La première consiste en l’existence de veines liquides dans la glace qui pourraient constituer un habitat pour la vie microbienne à basse température. Les impuretés insolubles dans la structure cristalline vont, pour des raisons thermodynamiques, se concentrer dans une phase liquide formant un réseau de veines de la taille de quelques micromètres. Celles-ci contiennent de l’eau liquide, des nutriments et des biomolécules, donc tout l’arsenal indispensable au métabolisme des microorganismes qui s’y retrouveraient piégés.

La seconde concerne la surface de grains minéraux (en particulier des grains d’argile) entraînés par la glace qui, à leur contact, va développer un film extrêmement mince (nanométrique) d’eau non gelée. Ce film constitue un second habitat dans lequel les microorganismes vivent. Ils peuvent s’y attacher et extraire de l’énergie ainsi que des nutriments au travers de réactions chimiques avec les ions dissous dans le film d’eau ou présents à la surface de ces grains.

Sur la Terre primitive, les molécules prébiotiques (biomolécules fondamentales qui sont les briques et les précurseurs des molécules du vivant) ont pu polymériser (former des molécules géantes) vers les acides nucléiques du type ARN (acide ribonucléique) [1] grâce au taux élevé de rencontres possibles entre ces molécules dans les veines liquides ou dans les films d’eau entourant les grains d’argile pris dans la glace.
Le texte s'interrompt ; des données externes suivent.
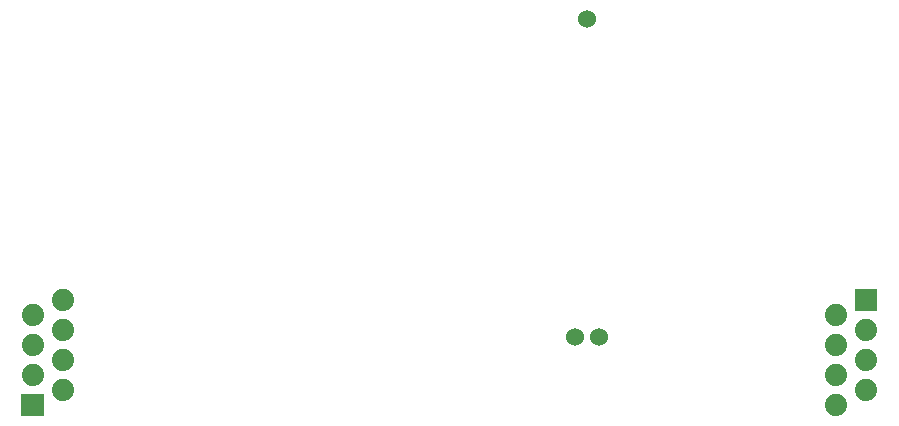
<source format=gbl>
G04 MADE WITH FRITZING*
G04 WWW.FRITZING.ORG*
G04 DOUBLE SIDED*
G04 HOLES PLATED*
G04 CONTOUR ON CENTER OF CONTOUR VECTOR*
%ASAXBY*%
%FSLAX23Y23*%
%MOIN*%
%OFA0B0*%
%SFA1.0B1.0*%
%ADD10C,0.060000*%
%ADD11C,0.074000*%
%ADD12R,0.001000X0.001000*%
%LNCOPPER0*%
G90*
G70*
G54D10*
X2450Y1550D03*
X2410Y2610D03*
X2370Y1550D03*
X2450Y1550D03*
X2410Y2610D03*
X2370Y1550D03*
X2450Y1550D03*
X2410Y2610D03*
X2370Y1550D03*
G54D11*
X3240Y1325D03*
X3340Y1375D03*
X3240Y1425D03*
X3240Y1525D03*
X3240Y1625D03*
X3340Y1475D03*
X3340Y1575D03*
X3340Y1675D03*
X3240Y1325D03*
X3340Y1375D03*
X3240Y1425D03*
X3240Y1525D03*
X3240Y1625D03*
X3340Y1475D03*
X3340Y1575D03*
X3340Y1675D03*
X661Y1675D03*
X561Y1625D03*
X661Y1575D03*
X661Y1475D03*
X661Y1375D03*
X561Y1525D03*
X561Y1425D03*
X561Y1325D03*
X661Y1675D03*
X561Y1625D03*
X661Y1575D03*
X661Y1475D03*
X661Y1375D03*
X561Y1525D03*
X561Y1425D03*
X561Y1325D03*
G54D12*
X3303Y1712D02*
X3376Y1712D01*
X3303Y1711D02*
X3376Y1711D01*
X3303Y1710D02*
X3376Y1710D01*
X3303Y1709D02*
X3376Y1709D01*
X3303Y1708D02*
X3376Y1708D01*
X3303Y1707D02*
X3376Y1707D01*
X3303Y1706D02*
X3376Y1706D01*
X3303Y1705D02*
X3376Y1705D01*
X3303Y1704D02*
X3376Y1704D01*
X3303Y1703D02*
X3376Y1703D01*
X3303Y1702D02*
X3376Y1702D01*
X3303Y1701D02*
X3376Y1701D01*
X3303Y1700D02*
X3376Y1700D01*
X3303Y1699D02*
X3376Y1699D01*
X3303Y1698D02*
X3376Y1698D01*
X3303Y1697D02*
X3376Y1697D01*
X3303Y1696D02*
X3376Y1696D01*
X3303Y1695D02*
X3337Y1695D01*
X3342Y1695D02*
X3376Y1695D01*
X3303Y1694D02*
X3332Y1694D01*
X3346Y1694D02*
X3376Y1694D01*
X3303Y1693D02*
X3330Y1693D01*
X3349Y1693D02*
X3376Y1693D01*
X3303Y1692D02*
X3328Y1692D01*
X3351Y1692D02*
X3376Y1692D01*
X3303Y1691D02*
X3327Y1691D01*
X3352Y1691D02*
X3376Y1691D01*
X3303Y1690D02*
X3326Y1690D01*
X3353Y1690D02*
X3376Y1690D01*
X3303Y1689D02*
X3325Y1689D01*
X3354Y1689D02*
X3376Y1689D01*
X3303Y1688D02*
X3324Y1688D01*
X3355Y1688D02*
X3376Y1688D01*
X3303Y1687D02*
X3323Y1687D01*
X3356Y1687D02*
X3376Y1687D01*
X3303Y1686D02*
X3322Y1686D01*
X3357Y1686D02*
X3376Y1686D01*
X3303Y1685D02*
X3322Y1685D01*
X3357Y1685D02*
X3376Y1685D01*
X3303Y1684D02*
X3321Y1684D01*
X3358Y1684D02*
X3376Y1684D01*
X3303Y1683D02*
X3321Y1683D01*
X3358Y1683D02*
X3376Y1683D01*
X3303Y1682D02*
X3320Y1682D01*
X3358Y1682D02*
X3376Y1682D01*
X3303Y1681D02*
X3320Y1681D01*
X3359Y1681D02*
X3376Y1681D01*
X3303Y1680D02*
X3320Y1680D01*
X3359Y1680D02*
X3376Y1680D01*
X3303Y1679D02*
X3320Y1679D01*
X3359Y1679D02*
X3376Y1679D01*
X3303Y1678D02*
X3319Y1678D01*
X3359Y1678D02*
X3376Y1678D01*
X3303Y1677D02*
X3319Y1677D01*
X3359Y1677D02*
X3376Y1677D01*
X3303Y1676D02*
X3319Y1676D01*
X3360Y1676D02*
X3376Y1676D01*
X3303Y1675D02*
X3319Y1675D01*
X3360Y1675D02*
X3376Y1675D01*
X3303Y1674D02*
X3319Y1674D01*
X3359Y1674D02*
X3376Y1674D01*
X3303Y1673D02*
X3319Y1673D01*
X3359Y1673D02*
X3376Y1673D01*
X3303Y1672D02*
X3320Y1672D01*
X3359Y1672D02*
X3376Y1672D01*
X3303Y1671D02*
X3320Y1671D01*
X3359Y1671D02*
X3376Y1671D01*
X3303Y1670D02*
X3320Y1670D01*
X3359Y1670D02*
X3376Y1670D01*
X3303Y1669D02*
X3320Y1669D01*
X3358Y1669D02*
X3376Y1669D01*
X3303Y1668D02*
X3321Y1668D01*
X3358Y1668D02*
X3376Y1668D01*
X3303Y1667D02*
X3321Y1667D01*
X3358Y1667D02*
X3376Y1667D01*
X3303Y1666D02*
X3322Y1666D01*
X3357Y1666D02*
X3376Y1666D01*
X3303Y1665D02*
X3322Y1665D01*
X3356Y1665D02*
X3376Y1665D01*
X3303Y1664D02*
X3323Y1664D01*
X3356Y1664D02*
X3376Y1664D01*
X3303Y1663D02*
X3324Y1663D01*
X3355Y1663D02*
X3376Y1663D01*
X3303Y1662D02*
X3325Y1662D01*
X3354Y1662D02*
X3376Y1662D01*
X3303Y1661D02*
X3326Y1661D01*
X3353Y1661D02*
X3376Y1661D01*
X3303Y1660D02*
X3327Y1660D01*
X3352Y1660D02*
X3376Y1660D01*
X3303Y1659D02*
X3328Y1659D01*
X3351Y1659D02*
X3376Y1659D01*
X3303Y1658D02*
X3330Y1658D01*
X3349Y1658D02*
X3376Y1658D01*
X3303Y1657D02*
X3332Y1657D01*
X3346Y1657D02*
X3376Y1657D01*
X3303Y1656D02*
X3337Y1656D01*
X3342Y1656D02*
X3376Y1656D01*
X3303Y1655D02*
X3376Y1655D01*
X3303Y1654D02*
X3376Y1654D01*
X3303Y1653D02*
X3376Y1653D01*
X3303Y1652D02*
X3376Y1652D01*
X3303Y1651D02*
X3376Y1651D01*
X3303Y1650D02*
X3376Y1650D01*
X3303Y1649D02*
X3376Y1649D01*
X3303Y1648D02*
X3376Y1648D01*
X3303Y1647D02*
X3376Y1647D01*
X3303Y1646D02*
X3376Y1646D01*
X3303Y1645D02*
X3376Y1645D01*
X3303Y1644D02*
X3376Y1644D01*
X3303Y1643D02*
X3376Y1643D01*
X3303Y1642D02*
X3376Y1642D01*
X3303Y1641D02*
X3376Y1641D01*
X3303Y1640D02*
X3376Y1640D01*
X3303Y1639D02*
X3376Y1639D01*
X524Y1362D02*
X597Y1362D01*
X524Y1361D02*
X597Y1361D01*
X524Y1360D02*
X597Y1360D01*
X524Y1359D02*
X597Y1359D01*
X524Y1358D02*
X597Y1358D01*
X524Y1357D02*
X597Y1357D01*
X524Y1356D02*
X597Y1356D01*
X524Y1355D02*
X597Y1355D01*
X524Y1354D02*
X597Y1354D01*
X524Y1353D02*
X597Y1353D01*
X524Y1352D02*
X597Y1352D01*
X524Y1351D02*
X597Y1351D01*
X524Y1350D02*
X597Y1350D01*
X524Y1349D02*
X597Y1349D01*
X524Y1348D02*
X597Y1348D01*
X524Y1347D02*
X597Y1347D01*
X524Y1346D02*
X597Y1346D01*
X524Y1345D02*
X558Y1345D01*
X563Y1345D02*
X597Y1345D01*
X524Y1344D02*
X553Y1344D01*
X568Y1344D02*
X597Y1344D01*
X524Y1343D02*
X551Y1343D01*
X570Y1343D02*
X597Y1343D01*
X524Y1342D02*
X549Y1342D01*
X572Y1342D02*
X597Y1342D01*
X524Y1341D02*
X548Y1341D01*
X573Y1341D02*
X597Y1341D01*
X524Y1340D02*
X547Y1340D01*
X574Y1340D02*
X597Y1340D01*
X524Y1339D02*
X546Y1339D01*
X575Y1339D02*
X597Y1339D01*
X524Y1338D02*
X545Y1338D01*
X576Y1338D02*
X597Y1338D01*
X524Y1337D02*
X544Y1337D01*
X577Y1337D02*
X597Y1337D01*
X524Y1336D02*
X543Y1336D01*
X578Y1336D02*
X597Y1336D01*
X524Y1335D02*
X543Y1335D01*
X578Y1335D02*
X597Y1335D01*
X524Y1334D02*
X542Y1334D01*
X579Y1334D02*
X597Y1334D01*
X524Y1333D02*
X542Y1333D01*
X579Y1333D02*
X597Y1333D01*
X524Y1332D02*
X542Y1332D01*
X580Y1332D02*
X597Y1332D01*
X524Y1331D02*
X541Y1331D01*
X580Y1331D02*
X597Y1331D01*
X524Y1330D02*
X541Y1330D01*
X580Y1330D02*
X597Y1330D01*
X524Y1329D02*
X541Y1329D01*
X580Y1329D02*
X597Y1329D01*
X524Y1328D02*
X541Y1328D01*
X580Y1328D02*
X597Y1328D01*
X524Y1327D02*
X540Y1327D01*
X581Y1327D02*
X597Y1327D01*
X524Y1326D02*
X540Y1326D01*
X581Y1326D02*
X597Y1326D01*
X524Y1325D02*
X540Y1325D01*
X581Y1325D02*
X597Y1325D01*
X524Y1324D02*
X540Y1324D01*
X581Y1324D02*
X597Y1324D01*
X524Y1323D02*
X541Y1323D01*
X580Y1323D02*
X597Y1323D01*
X524Y1322D02*
X541Y1322D01*
X580Y1322D02*
X597Y1322D01*
X524Y1321D02*
X541Y1321D01*
X580Y1321D02*
X597Y1321D01*
X524Y1320D02*
X541Y1320D01*
X580Y1320D02*
X597Y1320D01*
X524Y1319D02*
X542Y1319D01*
X579Y1319D02*
X597Y1319D01*
X524Y1318D02*
X542Y1318D01*
X579Y1318D02*
X597Y1318D01*
X524Y1317D02*
X542Y1317D01*
X579Y1317D02*
X597Y1317D01*
X524Y1316D02*
X543Y1316D01*
X578Y1316D02*
X597Y1316D01*
X524Y1315D02*
X543Y1315D01*
X578Y1315D02*
X597Y1315D01*
X524Y1314D02*
X544Y1314D01*
X577Y1314D02*
X597Y1314D01*
X524Y1313D02*
X545Y1313D01*
X576Y1313D02*
X597Y1313D01*
X524Y1312D02*
X546Y1312D01*
X575Y1312D02*
X597Y1312D01*
X524Y1311D02*
X547Y1311D01*
X574Y1311D02*
X597Y1311D01*
X524Y1310D02*
X548Y1310D01*
X573Y1310D02*
X597Y1310D01*
X524Y1309D02*
X549Y1309D01*
X572Y1309D02*
X597Y1309D01*
X524Y1308D02*
X551Y1308D01*
X570Y1308D02*
X597Y1308D01*
X524Y1307D02*
X554Y1307D01*
X567Y1307D02*
X597Y1307D01*
X524Y1306D02*
X558Y1306D01*
X563Y1306D02*
X597Y1306D01*
X524Y1305D02*
X597Y1305D01*
X524Y1304D02*
X597Y1304D01*
X524Y1303D02*
X597Y1303D01*
X524Y1302D02*
X597Y1302D01*
X524Y1301D02*
X597Y1301D01*
X524Y1300D02*
X597Y1300D01*
X524Y1299D02*
X597Y1299D01*
X524Y1298D02*
X597Y1298D01*
X524Y1297D02*
X597Y1297D01*
X524Y1296D02*
X597Y1296D01*
X524Y1295D02*
X597Y1295D01*
X524Y1294D02*
X597Y1294D01*
X524Y1293D02*
X597Y1293D01*
X524Y1292D02*
X597Y1292D01*
X524Y1291D02*
X597Y1291D01*
X524Y1290D02*
X597Y1290D01*
X524Y1289D02*
X597Y1289D01*
D02*
G04 End of Copper0*
M02*
</source>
Il est à noter la coïncidence frappante entre les deux propriétés de la glace, permettant le maintien d’une vie microbienne ainsi que la polymérisation de biomolécules. Pour les scientifiques s’intéressant à l’exobiologie [2] , celles-ci corroborent l’hypothèse qu’il est possible de découvrir des traces de vie sur d’autres corps du Système Solaire contenant de la glace tels que Mars ou Europe (l’un des satellites de Jupiter).

Claude Dahdouh , INIST-CNRS

[1] Voir l’article sur l’ARN dans Wikipedia

[2]L’exobiologie est l’étude des phénomènes liés à l’apparition de la vie sur Terre. Par extension, cette discipline concerne aussi la recherche de formes de vie extraterrestre.